* **DATA FOR PROCESSING**

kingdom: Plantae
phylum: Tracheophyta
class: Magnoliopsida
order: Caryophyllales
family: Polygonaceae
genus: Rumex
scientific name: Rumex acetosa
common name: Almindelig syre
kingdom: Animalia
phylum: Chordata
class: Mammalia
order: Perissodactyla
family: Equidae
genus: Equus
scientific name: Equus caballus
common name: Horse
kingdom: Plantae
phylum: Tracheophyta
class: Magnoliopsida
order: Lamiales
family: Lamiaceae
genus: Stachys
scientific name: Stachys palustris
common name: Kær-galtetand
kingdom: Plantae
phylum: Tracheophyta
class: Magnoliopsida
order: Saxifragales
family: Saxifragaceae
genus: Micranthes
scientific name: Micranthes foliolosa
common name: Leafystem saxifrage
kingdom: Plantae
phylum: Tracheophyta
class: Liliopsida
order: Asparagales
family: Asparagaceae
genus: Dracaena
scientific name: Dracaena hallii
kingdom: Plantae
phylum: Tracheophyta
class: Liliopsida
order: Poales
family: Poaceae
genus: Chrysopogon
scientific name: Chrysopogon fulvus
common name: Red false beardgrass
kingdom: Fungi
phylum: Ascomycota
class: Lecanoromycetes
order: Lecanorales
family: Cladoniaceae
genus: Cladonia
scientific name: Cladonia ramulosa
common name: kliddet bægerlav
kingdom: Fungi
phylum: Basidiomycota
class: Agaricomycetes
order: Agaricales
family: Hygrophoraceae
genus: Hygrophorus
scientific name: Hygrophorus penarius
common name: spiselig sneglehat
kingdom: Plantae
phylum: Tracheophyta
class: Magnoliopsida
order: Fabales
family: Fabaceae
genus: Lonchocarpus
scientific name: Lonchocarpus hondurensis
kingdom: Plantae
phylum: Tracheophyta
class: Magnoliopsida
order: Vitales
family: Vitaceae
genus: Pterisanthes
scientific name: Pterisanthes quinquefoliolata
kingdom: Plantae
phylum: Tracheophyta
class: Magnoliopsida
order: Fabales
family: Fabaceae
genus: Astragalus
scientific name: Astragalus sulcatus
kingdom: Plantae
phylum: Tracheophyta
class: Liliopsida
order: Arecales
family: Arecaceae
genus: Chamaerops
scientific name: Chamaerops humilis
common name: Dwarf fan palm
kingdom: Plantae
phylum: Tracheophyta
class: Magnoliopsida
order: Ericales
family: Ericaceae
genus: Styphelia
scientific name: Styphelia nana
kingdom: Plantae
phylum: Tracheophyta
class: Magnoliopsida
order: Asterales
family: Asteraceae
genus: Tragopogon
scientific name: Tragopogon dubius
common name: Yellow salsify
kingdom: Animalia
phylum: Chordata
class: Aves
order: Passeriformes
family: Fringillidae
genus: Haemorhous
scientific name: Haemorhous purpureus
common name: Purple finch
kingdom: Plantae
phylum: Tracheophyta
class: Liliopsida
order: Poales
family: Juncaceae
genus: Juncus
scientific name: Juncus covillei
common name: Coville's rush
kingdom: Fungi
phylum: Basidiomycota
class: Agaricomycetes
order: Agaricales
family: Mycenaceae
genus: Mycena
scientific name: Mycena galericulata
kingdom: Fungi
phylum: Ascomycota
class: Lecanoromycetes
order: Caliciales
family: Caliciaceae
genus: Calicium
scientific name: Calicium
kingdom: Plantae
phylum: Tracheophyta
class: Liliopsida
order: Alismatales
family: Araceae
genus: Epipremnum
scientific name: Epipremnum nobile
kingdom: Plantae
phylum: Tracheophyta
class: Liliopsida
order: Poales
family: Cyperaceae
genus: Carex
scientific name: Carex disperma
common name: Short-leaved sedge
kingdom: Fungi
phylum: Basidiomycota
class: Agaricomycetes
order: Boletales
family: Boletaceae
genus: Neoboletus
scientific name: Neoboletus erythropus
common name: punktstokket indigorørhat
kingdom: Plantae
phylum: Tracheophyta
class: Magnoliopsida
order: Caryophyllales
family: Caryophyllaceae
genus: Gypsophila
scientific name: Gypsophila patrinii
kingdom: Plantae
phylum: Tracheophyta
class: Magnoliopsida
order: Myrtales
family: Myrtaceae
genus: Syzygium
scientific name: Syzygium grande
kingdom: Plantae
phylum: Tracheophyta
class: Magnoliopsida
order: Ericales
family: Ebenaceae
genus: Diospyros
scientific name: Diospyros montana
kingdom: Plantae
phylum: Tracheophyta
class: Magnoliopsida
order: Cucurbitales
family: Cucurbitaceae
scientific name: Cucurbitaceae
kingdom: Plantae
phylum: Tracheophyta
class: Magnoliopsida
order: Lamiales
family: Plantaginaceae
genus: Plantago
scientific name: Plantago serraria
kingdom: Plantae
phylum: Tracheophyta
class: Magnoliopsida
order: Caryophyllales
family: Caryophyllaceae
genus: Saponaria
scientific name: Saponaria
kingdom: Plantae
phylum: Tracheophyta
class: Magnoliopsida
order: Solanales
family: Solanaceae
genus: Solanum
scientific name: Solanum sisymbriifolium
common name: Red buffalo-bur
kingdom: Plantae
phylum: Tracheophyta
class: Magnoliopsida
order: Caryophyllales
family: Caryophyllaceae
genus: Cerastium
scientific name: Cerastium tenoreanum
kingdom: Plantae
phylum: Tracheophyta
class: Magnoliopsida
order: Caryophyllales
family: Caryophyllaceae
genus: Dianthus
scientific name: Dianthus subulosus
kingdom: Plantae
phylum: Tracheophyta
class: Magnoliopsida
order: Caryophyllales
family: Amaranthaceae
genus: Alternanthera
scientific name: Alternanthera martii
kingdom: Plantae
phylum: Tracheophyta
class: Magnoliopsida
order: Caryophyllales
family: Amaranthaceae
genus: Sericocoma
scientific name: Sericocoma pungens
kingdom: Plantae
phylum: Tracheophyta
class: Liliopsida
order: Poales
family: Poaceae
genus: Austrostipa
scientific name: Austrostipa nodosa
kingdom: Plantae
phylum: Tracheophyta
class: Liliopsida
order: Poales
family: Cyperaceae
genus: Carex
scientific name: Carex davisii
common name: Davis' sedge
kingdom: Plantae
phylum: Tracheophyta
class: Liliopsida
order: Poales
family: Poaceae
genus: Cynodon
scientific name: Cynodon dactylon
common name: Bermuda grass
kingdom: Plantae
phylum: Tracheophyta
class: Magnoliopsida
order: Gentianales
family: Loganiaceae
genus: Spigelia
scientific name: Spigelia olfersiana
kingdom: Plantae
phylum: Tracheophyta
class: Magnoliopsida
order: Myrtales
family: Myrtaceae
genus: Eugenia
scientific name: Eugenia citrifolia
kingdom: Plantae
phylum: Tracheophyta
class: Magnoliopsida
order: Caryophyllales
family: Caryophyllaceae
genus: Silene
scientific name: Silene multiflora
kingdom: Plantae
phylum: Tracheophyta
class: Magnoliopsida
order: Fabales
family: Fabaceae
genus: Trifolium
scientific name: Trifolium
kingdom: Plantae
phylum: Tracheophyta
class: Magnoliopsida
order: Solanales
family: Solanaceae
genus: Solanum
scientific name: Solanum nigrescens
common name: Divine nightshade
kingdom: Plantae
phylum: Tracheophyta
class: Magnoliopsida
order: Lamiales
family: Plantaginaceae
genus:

* **TASK INSTRUCTIONS**
Rewrite all of the items above, changing each "scientific name" to "species" and leaving everything else as it is.

* **SOLUTION TO THIS PROBLEM**
kingdom: Plantae
phylum: Tracheophyta
class: Magnoliopsida
order: Caryophyllales
family: Polygonaceae
genus: Rumex
species: Rumex acetosa
common name: Almindelig syre
kingdom: Animalia
phylum: Chordata
class: Mammalia
order: Perissodactyla
family: Equidae
genus: Equus
species: Equus caballus
common name: Horse
kingdom: Plantae
phylum: Tracheophyta
class: Magnoliopsida
order: Lamiales
family: Lamiaceae
genus: Stachys
species: Stachys palustris
common name: Kær-galtetand
kingdom: Plantae
phylum: Tracheophyta
class: Magnoliopsida
order: Saxifragales
family: Saxifragaceae
genus: Micranthes
species: Micranthes foliolosa
common name: Leafystem saxifrage
kingdom: Plantae
phylum: Tracheophyta
class: Liliopsida
order: Asparagales
family: Asparagaceae
genus: Dracaena
species: Dracaena hallii
kingdom: Plantae
phylum: Tracheophyta
class: Liliopsida
order: Poales
family: Poaceae
genus: Chrysopogon
species: Chrysopogon fulvus
common name: Red false beardgrass
kingdom: Fungi
phylum: Ascomycota
class: Lecanoromycetes
order: Lecanorales
family: Cladoniaceae
genus: Cladonia
species: Cladonia ramulosa
common name: kliddet bægerlav
kingdom: Fungi
phylum: Basidiomycota
class: Agaricomycetes
order: Agaricales
family: Hygrophoraceae
genus: Hygrophorus
species: Hygrophorus penarius
common name: spiselig sneglehat
kingdom: Plantae
phylum: Tracheophyta
class: Magnoliopsida
order: Fabales
family: Fabaceae
genus: Lonchocarpus
species: Lonchocarpus hondurensis
kingdom: Plantae
phylum: Tracheophyta
class: Magnoliopsida
order: Vitales
family: Vitaceae
genus: Pterisanthes
species: Pterisanthes quinquefoliolata
kingdom: Plantae
phylum: Tracheophyta
class: Magnoliopsida
order: Fabales
family: Fabaceae
genus: Astragalus
species: Astragalus sulcatus
kingdom: Plantae
phylum: Tracheophyta
class: Liliopsida
order: Arecales
family: Arecaceae
genus: Chamaerops
species: Chamaerops humilis
common name: Dwarf fan palm
kingdom: Plantae
phylum: Tracheophyta
class: Magnoliopsida
order: Ericales
family: Ericaceae
genus: Styphelia
species: Styphelia nana
kingdom: Plantae
phylum: Tracheophyta
class: Magnoliopsida
order: Asterales
family: Asteraceae
genus: Tragopogon
species: Tragopogon dubius
common name: Yellow salsify
kingdom: Animalia
phylum: Chordata
class: Aves
order: Passeriformes
family: Fringillidae
genus: Haemorhous
species: Haemorhous purpureus
common name: Purple finch
kingdom: Plantae
phylum: Tracheophyta
class: Liliopsida
order: Poales
family: Juncaceae
genus: Juncus
species: Juncus covillei
common name: Coville's rush
kingdom: Fungi
phylum: Basidiomycota
class: Agaricomycetes
order: Agaricales
family: Mycenaceae
genus: Mycena
species: Mycena galericulata
kingdom: Fungi
phylum: Ascomycota
class: Lecanoromycetes
order: Caliciales
family: Caliciaceae
genus: Calicium
species: Calicium
kingdom: Plantae
phylum: Tracheophyta
class: Liliopsida
order: Alismatales
family: Araceae
genus: Epipremnum
species: Epipremnum nobile
kingdom: Plantae
phylum: Tracheophyta
class: Liliopsida
order: Poales
family: Cyperaceae
genus: Carex
species: Carex disperma
common name: Short-leaved sedge
kingdom: Fungi
phylum: Basidiomycota
class: Agaricomycetes
order: Boletales
family: Boletaceae
genus: Neoboletus
species: Neoboletus erythropus
common name: punktstokket indigorørhat
kingdom: Plantae
phylum: Tracheophyta
class: Magnoliopsida
order: Caryophyllales
family: Caryophyllaceae
genus: Gypsophila
species: Gypsophila patrinii
kingdom: Plantae
phylum: Tracheophyta
class: Magnoliopsida
order: Myrtales
family: Myrtaceae
genus: Syzygium
species: Syzygium grande
kingdom: Plantae
phylum: Tracheophyta
class: Magnoliopsida
order: Ericales
family: Ebenaceae
genus: Diospyros
species: Diospyros montana
kingdom: Plantae
phylum: Tracheophyta
class: Magnoliopsida
order: Cucurbitales
family: Cucurbitaceae
species: Cucurbitaceae
kingdom: Plantae
phylum: Tracheophyta
class: Magnoliopsida
order: Lamiales
family: Plantaginaceae
genus: Plantago
species: Plantago serraria
kingdom: Plantae
phylum: Tracheophyta
class: Magnoliopsida
order: Caryophyllales
family: Caryophyllaceae
genus: Saponaria
species: Saponaria
kingdom: Plantae
phylum: Tracheophyta
class: Magnoliopsida
order: Solanales
family: Solanaceae
genus: Solanum
species: Solanum sisymbriifolium
common name: Red buffalo-bur
kingdom: Plantae
phylum: Tracheophyta
class: Magnoliopsida
order: Caryophyllales
family: Caryophyllaceae
genus: Cerastium
species: Cerastium tenoreanum
kingdom: Plantae
phylum: Tracheophyta
class: Magnoliopsida
order: Caryophyllales
family: Caryophyllaceae
genus: Dianthus
species: Dianthus subulosus
kingdom: Plantae
phylum: Tracheophyta
class: Magnoliopsida
order: Caryophyllales
family: Amaranthaceae
genus: Alternanthera
species: Alternanthera martii
kingdom: Plantae
phylum: Tracheophyta
class: Magnoliopsida
order: Caryophyllales
family: Amaranthaceae
genus: Sericocoma
species: Sericocoma pungens
kingdom: Plantae
phylum: Tracheophyta
class: Liliopsida
order: Poales
family: Poaceae
genus: Austrostipa
species: Austrostipa nodosa
kingdom: Plantae
phylum: Tracheophyta
class: Liliopsida
order: Poales
family: Cyperaceae
genus: Carex
species: Carex davisii
common name: Davis' sedge
kingdom: Plantae
phylum: Tracheophyta
class: Liliopsida
order: Poales
family: Poaceae
genus: Cynodon
species: Cynodon dactylon
common name: Bermuda grass
kingdom: Plantae
phylum: Tracheophyta
class: Magnoliopsida
order: Gentianales
family: Loganiaceae
genus: Spigelia
species: Spigelia olfersiana
kingdom: Plantae
phylum: Tracheophyta
class: Magnoliopsida
order: Myrtales
family: Myrtaceae
genus: Eugenia
species: Eugenia citrifolia
kingdom: Plantae
phylum: Tracheophyta
class: Magnoliopsida
order: Caryophyllales
family: Caryophyllaceae
genus: Silene
species: Silene multiflora
kingdom: Plantae
phylum: Tracheophyta
class: Magnoliopsida
order: Fabales
family: Fabaceae
genus: Trifolium
species: Trifolium
kingdom: Plantae
phylum: Tracheophyta
class: Magnoliopsida
order: Solanales
family: Solanaceae
genus: Solanum
species: Solanum nigrescens
common name: Divine nightshade
kingdom: Plantae
phylum: Tracheophyta
class: Magnoliopsida
order: Lamiales
family: Plantaginaceae
genus:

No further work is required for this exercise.